For secure sharing with Delta Sharing, Databricks provides audit logs to monitor Delta Sharing events, including:

  • When someone creates, modifies, updates, or deletes a share or a recipient.

  • When a recipient accesses an activation link and downloads the credential.

  • When a recipient accesses shares or data in shared tables.

  • When a recipient’s credential is rotated or expires.

3. Manage data quality

The Databricks Data Intelligence Platform provides robust data quality management with built-in quality controls, testing, monitoring, and enforcement to ensure accurate and useful data is available for downstream BI, analytics, and machine learning workloads.

See Reliability - Manage data quality.

4. Share data securely and in real-time

Use the open Delta Sharing protocol for sharing data with partners

Delta Sharing provides an open solution for securely sharing live data from your lakehouse to any computing platform.
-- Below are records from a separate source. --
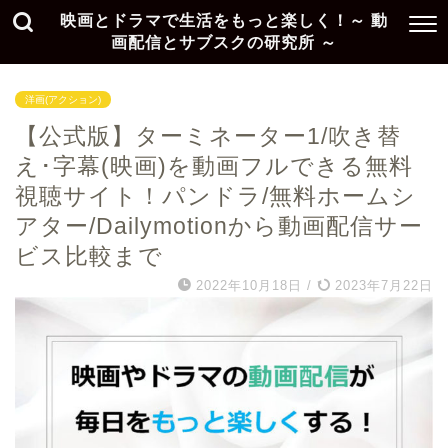
映画とドラマで生活をもっと楽しく！～ 動
画配信とサブスクの研究所 ～
洋画(アクション)
【公式版】ターミネーター1/吹き替
え･字幕(映画)を動画フルできる無料
視聴サイト！パンドラ/無料ホームシ
アター/Dailymotionから動画配信サー
ビス比較まで
2022年10月18日
/
2023年7月22日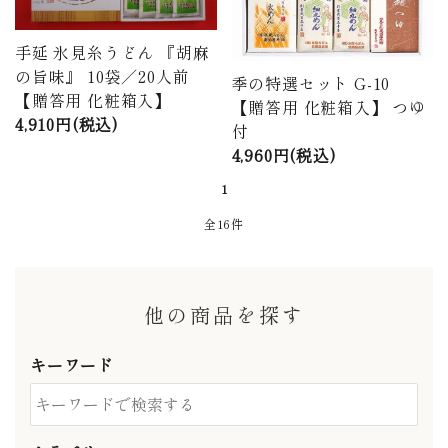
手延 氷見糸うどん 『胡麻
の旨味』 10袋／20人前
季の特選セット G-10
【贈答用 化粧箱入】
【贈答用 化粧箱入】 つゆ
4,910円(税込)
付
4,960円(税込)
1
全16件
他の商品を探す
キーワード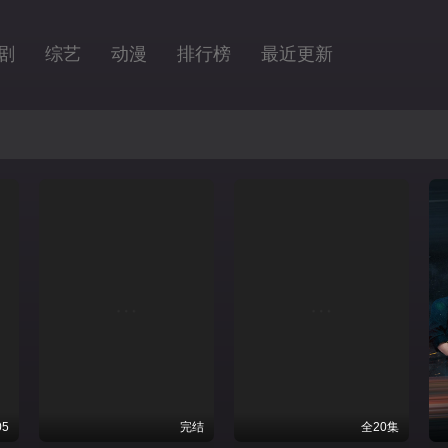
剧
综艺
动漫
排行榜
最近更新
05
完结
全20集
Recipients do not need to be on the Databricks platform, on the same cloud, or on any cloud at all. Delta Sharing is natively integrated with Unity Catalog, enabling organizations to centrally manage and audit shared data across the enterprise and confidently share data assets while meeting security and compliance requirements.

Data providers can share live data from where it resides in their cloud storage without replicating or moving it to another system. This approach reduces the operational costs of data sharing because data providers don’t have to replicate data multiple times across clouds, geographies, or data platforms to each of their data consumers.

Use Databricks-to-Databricks Delta Sharing between Databricks users

If you want to share data with users who don’t have access to your Unity Catalog metastore, you can use Databricks-to-Databricks Delta Sharing, as long as the recipients have access to a Databricks workspace that is enabled for Unity Catalog. Databricks-to-Databricks sharing lets you share data with users in other Databricks accounts, across cloud regions, across cloud providers. It’s a great way to securely share data across different Unity Catalog metastores in your own Databricks account.